Records from a dataset:
——————————

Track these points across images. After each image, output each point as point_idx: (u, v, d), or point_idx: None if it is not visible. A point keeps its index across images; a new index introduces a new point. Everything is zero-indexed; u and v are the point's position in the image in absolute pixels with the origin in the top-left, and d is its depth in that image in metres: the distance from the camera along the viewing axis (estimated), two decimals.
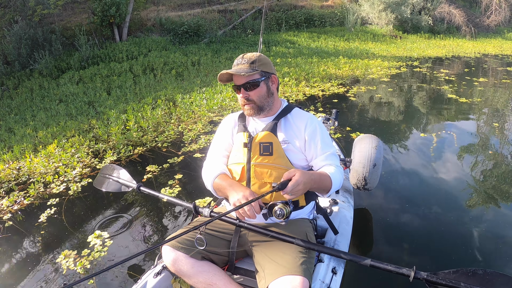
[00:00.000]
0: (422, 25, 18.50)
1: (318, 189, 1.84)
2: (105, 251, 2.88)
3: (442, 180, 3.97)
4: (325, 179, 1.81)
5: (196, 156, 4.65)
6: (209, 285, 1.77)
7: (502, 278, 1.48)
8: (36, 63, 10.66)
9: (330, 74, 9.49)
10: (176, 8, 16.86)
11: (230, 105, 6.73)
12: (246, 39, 14.55)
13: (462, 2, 21.78)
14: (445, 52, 14.36)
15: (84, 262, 2.74)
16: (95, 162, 4.57)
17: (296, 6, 18.30)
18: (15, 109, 8.07)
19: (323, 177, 1.81)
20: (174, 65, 10.42)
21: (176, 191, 3.83)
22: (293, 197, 1.68)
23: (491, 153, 4.77)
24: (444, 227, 3.09)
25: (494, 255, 2.77)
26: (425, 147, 4.92)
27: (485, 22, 20.50)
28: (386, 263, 1.65)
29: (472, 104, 7.08)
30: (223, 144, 2.08)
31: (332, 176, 1.83)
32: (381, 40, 16.39)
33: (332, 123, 3.56)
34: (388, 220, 3.21)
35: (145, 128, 5.53)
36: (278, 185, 1.63)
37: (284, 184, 1.63)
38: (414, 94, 8.03)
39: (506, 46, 17.00)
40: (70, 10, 14.12)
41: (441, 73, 10.33)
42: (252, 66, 1.90)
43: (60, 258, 2.82)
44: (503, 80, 9.59)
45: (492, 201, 3.55)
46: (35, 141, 5.47)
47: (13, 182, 4.20)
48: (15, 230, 3.35)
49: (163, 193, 2.33)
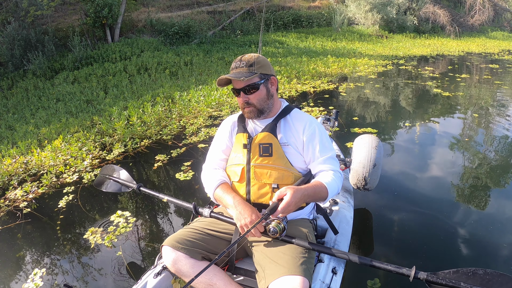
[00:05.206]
0: (407, 25, 18.97)
1: (313, 200, 1.85)
2: (130, 227, 3.08)
3: (442, 179, 3.98)
4: (320, 191, 1.78)
5: (200, 147, 4.93)
6: (209, 285, 1.77)
7: (502, 278, 1.49)
8: (29, 63, 10.75)
9: (319, 72, 9.82)
10: (166, 9, 17.02)
11: (227, 101, 6.99)
12: (236, 39, 14.79)
13: (446, 2, 22.36)
14: (430, 51, 14.85)
15: (112, 237, 2.97)
16: (104, 154, 4.80)
17: (284, 7, 18.62)
18: (12, 109, 8.16)
19: (317, 189, 1.78)
20: (168, 65, 10.61)
21: (190, 175, 4.08)
22: (286, 214, 1.70)
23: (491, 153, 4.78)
24: (444, 227, 3.09)
25: (494, 255, 2.76)
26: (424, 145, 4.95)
27: (469, 21, 21.10)
28: (386, 263, 1.66)
29: (459, 99, 7.47)
30: (222, 147, 2.07)
31: (328, 186, 1.80)
32: (367, 39, 16.82)
33: (332, 123, 3.56)
34: (388, 220, 3.21)
35: (148, 123, 5.77)
36: (267, 211, 1.66)
37: (274, 209, 1.65)
38: (400, 90, 8.41)
39: (489, 44, 17.63)
40: (62, 11, 14.20)
41: (425, 70, 10.77)
42: (251, 69, 1.86)
43: (88, 235, 3.06)
44: (485, 77, 10.07)
45: (493, 201, 3.54)
46: (39, 137, 5.64)
47: (23, 175, 4.39)
48: (34, 216, 3.55)
49: (163, 193, 2.36)
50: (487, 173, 4.17)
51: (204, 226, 1.96)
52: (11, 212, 3.64)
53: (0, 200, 3.85)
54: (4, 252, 3.09)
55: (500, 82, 9.31)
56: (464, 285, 1.50)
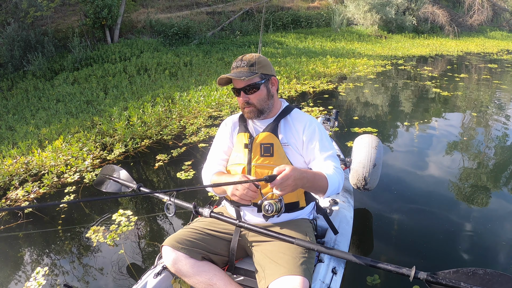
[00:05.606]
0: (406, 25, 19.02)
1: (312, 188, 1.77)
2: (131, 226, 3.10)
3: (442, 179, 3.98)
4: (320, 179, 1.72)
5: (200, 146, 4.95)
6: (209, 285, 1.76)
7: (502, 278, 1.48)
8: (29, 64, 10.76)
9: (319, 72, 9.85)
10: (165, 10, 17.05)
11: (226, 101, 7.01)
12: (235, 40, 14.82)
13: (445, 2, 22.43)
14: (429, 51, 14.88)
15: (114, 235, 2.99)
16: (104, 154, 4.81)
17: (283, 7, 18.66)
18: (12, 109, 8.18)
19: (317, 176, 1.72)
20: (167, 65, 10.63)
21: (191, 174, 4.11)
22: (283, 193, 1.58)
23: (490, 152, 4.79)
24: (444, 227, 3.09)
25: (494, 255, 2.76)
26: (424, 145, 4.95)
27: (468, 21, 21.16)
28: (386, 263, 1.65)
29: (458, 99, 7.50)
30: (223, 148, 2.07)
31: (329, 178, 1.74)
32: (366, 40, 16.86)
33: (332, 123, 3.56)
34: (388, 220, 3.21)
35: (148, 123, 5.79)
36: (267, 176, 1.56)
37: (273, 177, 1.56)
38: (400, 90, 8.44)
39: (488, 44, 17.68)
40: (61, 12, 14.22)
41: (424, 70, 10.80)
42: (252, 69, 1.86)
43: (90, 233, 3.08)
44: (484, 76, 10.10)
45: (493, 201, 3.54)
46: (39, 138, 5.66)
47: (24, 175, 4.40)
48: (35, 216, 3.57)
49: (163, 193, 2.34)
50: (486, 172, 4.17)
51: (204, 226, 1.97)
52: (13, 212, 3.65)
53: (2, 200, 3.87)
54: (6, 252, 3.11)
55: (499, 82, 9.34)
56: (464, 285, 1.50)
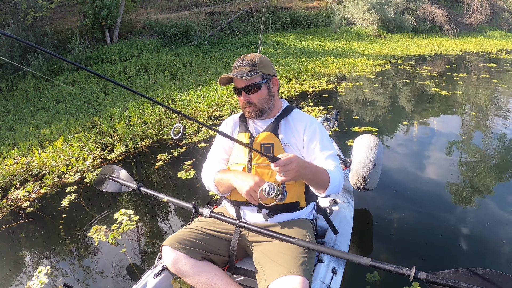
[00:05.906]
0: (405, 24, 19.08)
1: (314, 181, 1.74)
2: (133, 225, 3.11)
3: (442, 179, 3.97)
4: (321, 172, 1.73)
5: (200, 146, 4.97)
6: (209, 285, 1.77)
7: (502, 278, 1.48)
8: (29, 65, 10.77)
9: (318, 72, 9.87)
10: (164, 10, 17.07)
11: (226, 101, 7.03)
12: (234, 40, 14.85)
13: (444, 2, 22.49)
14: (428, 51, 14.93)
15: (116, 234, 3.00)
16: (105, 154, 4.83)
17: (282, 7, 18.68)
18: (12, 110, 8.19)
19: (319, 170, 1.73)
20: (167, 66, 10.64)
21: (192, 173, 4.13)
22: (286, 178, 1.57)
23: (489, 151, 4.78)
24: (444, 227, 3.08)
25: (494, 255, 2.76)
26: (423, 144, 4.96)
27: (467, 21, 21.24)
28: (386, 263, 1.65)
29: (457, 98, 7.52)
30: (223, 147, 2.06)
31: (330, 173, 1.75)
32: (365, 39, 16.89)
33: (332, 123, 3.55)
34: (388, 220, 3.21)
35: (148, 123, 5.81)
36: (271, 155, 1.56)
37: (277, 158, 1.55)
38: (399, 90, 8.47)
39: (487, 43, 17.73)
40: (60, 13, 14.23)
41: (424, 69, 10.83)
42: (253, 68, 1.86)
43: (91, 232, 3.10)
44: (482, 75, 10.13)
45: (493, 201, 3.52)
46: (40, 138, 5.67)
47: (25, 175, 4.41)
48: (36, 215, 3.58)
49: (163, 193, 2.35)
50: (486, 171, 4.16)
51: (204, 226, 1.97)
52: (14, 211, 3.66)
53: (3, 200, 3.88)
54: (8, 251, 3.12)
55: (498, 81, 9.37)
56: (464, 285, 1.49)
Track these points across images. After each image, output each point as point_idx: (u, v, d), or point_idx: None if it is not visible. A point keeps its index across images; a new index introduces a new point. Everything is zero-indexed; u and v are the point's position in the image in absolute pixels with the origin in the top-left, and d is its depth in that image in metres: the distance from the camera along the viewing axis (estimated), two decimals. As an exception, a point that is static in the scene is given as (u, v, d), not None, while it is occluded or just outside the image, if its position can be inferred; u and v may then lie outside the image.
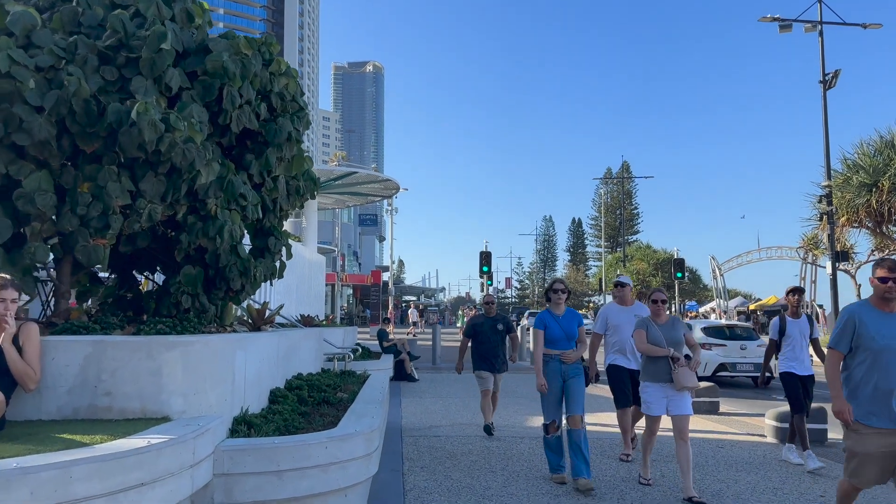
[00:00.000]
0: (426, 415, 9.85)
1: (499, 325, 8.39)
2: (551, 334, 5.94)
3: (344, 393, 6.78)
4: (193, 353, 3.88)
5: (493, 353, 8.26)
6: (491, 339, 8.30)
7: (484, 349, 8.26)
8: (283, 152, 6.25)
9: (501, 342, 8.39)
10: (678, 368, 5.62)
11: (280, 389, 5.47)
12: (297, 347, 6.74)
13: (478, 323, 8.45)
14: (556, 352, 5.93)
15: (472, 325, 8.49)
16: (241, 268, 6.25)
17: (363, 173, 16.01)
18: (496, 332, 8.34)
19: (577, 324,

——————————

**BRIEF:** Write out only the lines that run from the line containing "5: (196, 156, 4.65)" through the line containing "49: (163, 193, 2.33)", both included, exactly as they appear above.

**ANSWER BOX:**
5: (196, 156, 4.65)
6: (209, 285, 1.77)
7: (502, 278, 1.48)
8: (36, 63, 10.66)
9: (330, 74, 9.49)
10: (176, 8, 16.86)
11: (230, 105, 6.73)
12: (246, 39, 14.55)
13: (462, 2, 21.78)
14: (445, 52, 14.36)
15: (84, 262, 2.74)
16: (95, 162, 4.57)
17: (296, 6, 18.30)
18: (15, 109, 8.07)
19: (323, 177, 1.81)
20: (174, 65, 10.42)
21: (176, 191, 3.83)
22: (293, 197, 1.68)
23: (491, 153, 4.77)
24: (444, 227, 3.09)
25: (494, 255, 2.77)
26: (425, 147, 4.92)
27: (485, 22, 20.50)
28: (386, 263, 1.65)
29: (472, 104, 7.08)
30: (223, 144, 2.08)
31: (332, 176, 1.83)
32: (381, 40, 16.39)
33: (332, 123, 3.56)
34: (388, 220, 3.21)
35: (145, 128, 5.53)
36: (278, 185, 1.63)
37: (284, 184, 1.63)
38: (414, 94, 8.03)
39: (506, 46, 17.00)
40: (70, 10, 14.12)
41: (441, 73, 10.33)
42: (252, 66, 1.90)
43: (60, 258, 2.82)
44: (503, 80, 9.59)
45: (492, 201, 3.55)
46: (35, 141, 5.47)
47: (13, 182, 4.20)
48: (15, 230, 3.35)
49: (163, 193, 2.33)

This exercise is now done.